What a lifesaver for writers and editors alike! Fellow NAIWE member Barbara McNichol has compiled in one easy-to-navigate manual the most crazy-making words from A-Z that, yes, trip us up. No more scrambling through stacks of reference books, as now the answers we seek are right at our fingertips.
Who among us hasn’t agonized over “affect” or “effect”? “Lay” or “lie”? “Who” or “whom”? Word Trippers comes to our rescue, but it doesn’t stop there. It also includes homophones that trip us up, like vial/vile and waver/waiver. Excellent!
My personal word tripper is “comprise” or “compose.” I have sought several sources and have never found an explanation to help keep them straight in my mind. Until now. Thank you, Word Trippers!
Word Trippers 2nd Edition is a must for every writer and editor.
Writing the simplest statement has often been a nightmare for me. No kidding. Here’s but a brief glimpse as to what I go through: “Alright (all right?), my oldest (or is it eldest?) granddaughter had just gotten (is that even a word??) into (one word? two?) her dad’s Jeep for the long trek back home while I (when I, maybe?)–Oh, forget it!!” Okay, so I’m a tad anal . . . and neurotic . . .
So thank goodness for Grammar Girl Mignon Fogarty, who has saved my grammatical sanity once again. Just when I thought that nothing could top her Quick and Dirty Tips for Better Writing and Grammar Devotional as my go-to guides when mired in writerly angst, she comes out with the jewel Grammar Girl’s 101 Troublesome Words You’ll Master in No Time. And it’s right on time too. I’m not sure how much longer I could have hovered on the brink.
Before, I tore my style guides and other references apart, searching for guidance on these 101 troublesome (translation: crazy-making) words, but no more. Grammar Girl’s much-needed and welcomed advice in 101 Troublesome Words lays (or is it lies? Looked it up–it’s lays) just within reach as I bang away on my keyboard. And I feel sooo much better now, as stability is now restored in grammar world (well, at least for the moment). And you, my fellow anal/neurotics (you know who you are), will feel much better too. I promise.
Thank you, Grammar Girl. Once again.
What is glamorous about grammar, right? Even I, a self-professed word nerd and lover of all things grammatical, am hard-pressed to glean the glamour in grammar. But Roy Peter Clark explains the purpose behind his titillating title: “Was there ever in the popular imagination a word less glamorous than grammar? But what if I were to tell you that at one time in the history of our language, grammar and glamour were the same word? . . . The bridge between the words . . . is magic.”
Hooked? Intrigued, maybe? Well, that’s all I’m going to reveal. You must read this “enchanting” book to learn more about Mr. Clark’s grammar tools (Not rules! Yay!) for words, punctuation, writing standards, and the employment of words to convey meaning as well as use toward a noble purpose.
The Glamour of Grammar is no stuffy, eye-glazing tome. Roy Peter Clark’s love for language and its practical application is evident through his conversational, down-to-earth style sprinkled with witty quips and personal anecdotes.
(This review is also posted on Amazon.com)
From the first page, I applauded Jeff Deck and Benjamin D. Herson’s cross-country trek on their noble mission of restoring proper spelling, punctuation, and grammar. I encounter such public gaffes far too often and embarrass myself by gesturing and shouting at guilty billboards on the highway. I yell at the television when captions flash across the screen containing misspelled words and misplaced apostrophes.
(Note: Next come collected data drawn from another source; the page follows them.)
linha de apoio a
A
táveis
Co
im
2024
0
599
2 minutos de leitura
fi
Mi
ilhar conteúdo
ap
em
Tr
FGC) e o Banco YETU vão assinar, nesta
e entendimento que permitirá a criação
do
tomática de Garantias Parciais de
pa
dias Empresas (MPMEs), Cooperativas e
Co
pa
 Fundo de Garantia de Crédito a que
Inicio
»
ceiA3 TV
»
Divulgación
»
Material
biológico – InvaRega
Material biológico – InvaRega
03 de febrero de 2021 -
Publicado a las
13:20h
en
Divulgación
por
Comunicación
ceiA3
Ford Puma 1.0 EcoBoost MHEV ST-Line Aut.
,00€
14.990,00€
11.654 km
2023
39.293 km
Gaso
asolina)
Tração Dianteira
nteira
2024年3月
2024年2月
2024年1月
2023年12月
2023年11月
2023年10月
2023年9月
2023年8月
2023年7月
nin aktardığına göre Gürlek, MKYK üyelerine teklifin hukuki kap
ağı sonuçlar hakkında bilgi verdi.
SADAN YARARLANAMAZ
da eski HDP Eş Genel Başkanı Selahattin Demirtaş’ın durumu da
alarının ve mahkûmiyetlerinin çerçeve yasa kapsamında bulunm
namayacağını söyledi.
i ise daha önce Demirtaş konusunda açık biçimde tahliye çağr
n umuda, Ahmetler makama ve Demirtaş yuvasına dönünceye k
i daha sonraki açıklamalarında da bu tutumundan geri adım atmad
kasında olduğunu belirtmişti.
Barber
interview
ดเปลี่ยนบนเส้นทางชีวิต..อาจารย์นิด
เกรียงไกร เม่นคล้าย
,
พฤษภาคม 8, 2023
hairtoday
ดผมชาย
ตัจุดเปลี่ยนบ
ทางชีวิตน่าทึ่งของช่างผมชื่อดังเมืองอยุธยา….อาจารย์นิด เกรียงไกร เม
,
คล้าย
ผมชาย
So when I heard that these two gentlemen took up arms in the form of a Typo Correction Kit and headed out to right these pervasive grammatical wrongs, I couldn’t wait to read their story.
Jeff and Benjamin did not disappoint. Not only is their grammar, syntax, spelling, and punctuation flawless (as one would expect), their humorous storytelling is filled with informative, historical tidbits regarding the English language. One of my favorites concerns the battle between language Prescriptivists and Descriptivists, whom Jeff dubs Grammar Hawks and Grammar Hippies respectively, which dates back to the late twelfth century and continues to this day.
Jeff and Benjamin then go on to provide a solution to our nation’s slide into orthographic apathy by giving us an inside look at Direct Instruction, a highly effective yet too-little-implemented teaching model used in conjunction with phonics-based reading instruction. Priceless!
But never did I anticipate that our heroes’ noble mission would be met with antagonism, outright hostility, even run-ins with the law. Who would have thought that a brief, relaxing visit to the Grand Canyon (which included only some minor typo corrections) would turn into a legal nightmare?
This chronicle of Jeff and Benjamin’s illustrious journey was the next best thing to riding shotgun. For all word nerds and lovers of the English language–maybe even (or especially) for those who aren’t–The Great Typo Hunt is a gotta-read.